常氏早是听闻绛红开了个胭脂铺,因着四房的秘辛,常氏对绛红总是有点戒心,见了绛红带胭脂过来推销,也是淡淡的。
卉瑜也感觉到了常氏的敷衍,怕绛红会受委屈,却见绛红神色如常,并未有异样。
看来做生意就是锻炼人,这都刀枪不入了。
只听得绛红说道:“我们胭脂铺虽是不大,开业时间也不长,却是用了自制的配方做的胭脂,加之原料都是从邻国进的,西北城里也就我们这一家。”
常氏听了也只是略微点了点头,表示知晓而已。
绛红又继续宣传自家胭脂,直说了一盏茶的功夫,常氏仍是不冷不热。
最后,绛红只得把带来的胭脂拿了出来,说是送给常氏,窦氏等人的,又叫下人抬了两箱子出来,只说府里的妈妈们也试用一二。
常氏心里直发毛,这红绫胭脂铺做起生意还真不惜血本啊……本来是推说不想要的,但卉瑜也在一旁,不要不免有些不给她面子。便谢过之后,叫了石妈妈找人抬下去。
绛红直道:“夫人不必麻烦了,我们的人帮您抬过去即可。”
常氏又客气了一番,就叫了石妈妈带着去了库房。
虽是卖力推销,又送了大礼,常氏仍是没开口要采买。绛红等人也不多待,待得送货的人回来之后就告辞了。
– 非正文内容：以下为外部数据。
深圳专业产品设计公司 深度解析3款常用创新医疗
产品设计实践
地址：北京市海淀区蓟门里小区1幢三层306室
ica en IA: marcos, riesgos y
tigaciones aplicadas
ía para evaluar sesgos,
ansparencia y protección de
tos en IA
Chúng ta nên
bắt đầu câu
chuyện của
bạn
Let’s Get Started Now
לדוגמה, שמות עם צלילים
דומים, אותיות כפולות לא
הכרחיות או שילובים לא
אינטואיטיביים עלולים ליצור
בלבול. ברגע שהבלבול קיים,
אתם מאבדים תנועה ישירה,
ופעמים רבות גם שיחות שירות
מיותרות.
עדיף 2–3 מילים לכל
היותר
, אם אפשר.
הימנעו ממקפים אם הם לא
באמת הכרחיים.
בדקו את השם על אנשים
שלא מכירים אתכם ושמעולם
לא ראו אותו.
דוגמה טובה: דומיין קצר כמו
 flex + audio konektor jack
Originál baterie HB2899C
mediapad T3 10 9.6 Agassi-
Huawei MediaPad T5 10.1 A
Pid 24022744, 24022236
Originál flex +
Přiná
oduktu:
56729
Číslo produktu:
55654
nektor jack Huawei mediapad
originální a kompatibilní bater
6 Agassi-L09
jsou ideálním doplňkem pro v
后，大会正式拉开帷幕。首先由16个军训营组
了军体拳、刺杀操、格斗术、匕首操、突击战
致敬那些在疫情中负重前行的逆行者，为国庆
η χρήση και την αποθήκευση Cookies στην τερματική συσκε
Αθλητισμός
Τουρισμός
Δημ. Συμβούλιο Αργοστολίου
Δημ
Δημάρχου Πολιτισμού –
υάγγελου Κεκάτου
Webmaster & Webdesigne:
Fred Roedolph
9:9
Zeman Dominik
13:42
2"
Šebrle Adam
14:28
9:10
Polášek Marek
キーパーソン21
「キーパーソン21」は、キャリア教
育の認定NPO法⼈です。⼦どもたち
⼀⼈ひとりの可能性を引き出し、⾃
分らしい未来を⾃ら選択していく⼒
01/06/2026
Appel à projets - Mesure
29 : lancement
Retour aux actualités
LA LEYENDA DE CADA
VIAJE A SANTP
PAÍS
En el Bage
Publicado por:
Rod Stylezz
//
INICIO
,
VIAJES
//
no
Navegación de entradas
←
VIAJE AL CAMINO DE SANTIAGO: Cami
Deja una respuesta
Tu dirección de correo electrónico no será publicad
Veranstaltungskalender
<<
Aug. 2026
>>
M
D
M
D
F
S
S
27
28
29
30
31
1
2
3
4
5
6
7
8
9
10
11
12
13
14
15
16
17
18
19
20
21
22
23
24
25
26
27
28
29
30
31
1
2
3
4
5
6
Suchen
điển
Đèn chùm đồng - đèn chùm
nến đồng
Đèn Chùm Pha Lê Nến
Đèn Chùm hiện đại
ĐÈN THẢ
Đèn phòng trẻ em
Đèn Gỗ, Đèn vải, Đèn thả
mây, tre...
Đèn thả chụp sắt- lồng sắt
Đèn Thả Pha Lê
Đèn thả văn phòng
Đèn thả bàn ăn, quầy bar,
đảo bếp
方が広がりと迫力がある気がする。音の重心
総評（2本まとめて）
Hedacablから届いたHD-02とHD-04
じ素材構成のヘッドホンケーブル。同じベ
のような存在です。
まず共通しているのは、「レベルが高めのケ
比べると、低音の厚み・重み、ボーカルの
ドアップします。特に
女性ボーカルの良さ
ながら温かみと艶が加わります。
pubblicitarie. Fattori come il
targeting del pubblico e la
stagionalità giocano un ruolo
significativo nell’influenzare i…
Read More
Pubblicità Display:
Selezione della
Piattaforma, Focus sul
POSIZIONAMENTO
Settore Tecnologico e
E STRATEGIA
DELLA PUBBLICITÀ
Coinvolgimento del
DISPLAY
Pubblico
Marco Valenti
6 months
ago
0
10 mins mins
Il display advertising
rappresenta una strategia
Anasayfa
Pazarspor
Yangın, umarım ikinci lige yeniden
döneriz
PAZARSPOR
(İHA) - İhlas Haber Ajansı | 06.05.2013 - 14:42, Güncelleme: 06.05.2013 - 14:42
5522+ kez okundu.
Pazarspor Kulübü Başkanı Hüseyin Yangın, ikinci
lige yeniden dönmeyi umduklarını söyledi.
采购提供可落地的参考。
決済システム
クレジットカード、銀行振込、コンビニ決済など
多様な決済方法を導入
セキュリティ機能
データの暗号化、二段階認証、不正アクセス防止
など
后又去了三房,仍是送了周氏胭脂,又给杏瑜带了胭脂捏成的小花,小动物,杏瑜看了甚是喜爱。周氏也很欣赏绛红的体贴,又兼胭脂铺的价格合适,当即就定下来好些胭脂。
回去的路上,卉瑜趁人不注意,低声与绛红说道:“我替你出的主意不错吧,这三房的生意就拿下了。”
绛红笑道:“姑娘这般洞察他人心机,不做生意太可惜了。这单买卖必是要给您大分成才行。”
卉瑜也乐了,道:“我乃是大家闺秀,哪能成日里想着这些俗务,不过是看到有能帮忙的地方,行个方便罢了。”
绛红还奇怪,卉瑜怎么就改口了,瞟了一眼才发现原是唐妈妈朝这边看过来了。不禁心里暗笑,有个老古板的妈妈看着,姑娘也是不容易呀。
待回了二房,就听得彩云来报,朵瑜早就等着了。
卉瑜还暗自纳闷,怎么突然就来了。
朵瑜见到绛红,就福下身来拜谢,说是给范忠找了份好差事。
绛红哪里敢受朵瑜的礼,连连推说只是各取所需,范忠是个能干之人云云。
两人又是一番谦让感激,朵瑜又让杜鹃拿了补品送与绛红。这方才离去。
待送走了绛红等人,已是晚饭时分。
卉瑜刚要传饭,就听得又有人来报,竟是严妈妈来了。
自打四房散了之后,严妈妈可是没来过玉蓉院,也不知此番前来是为何事。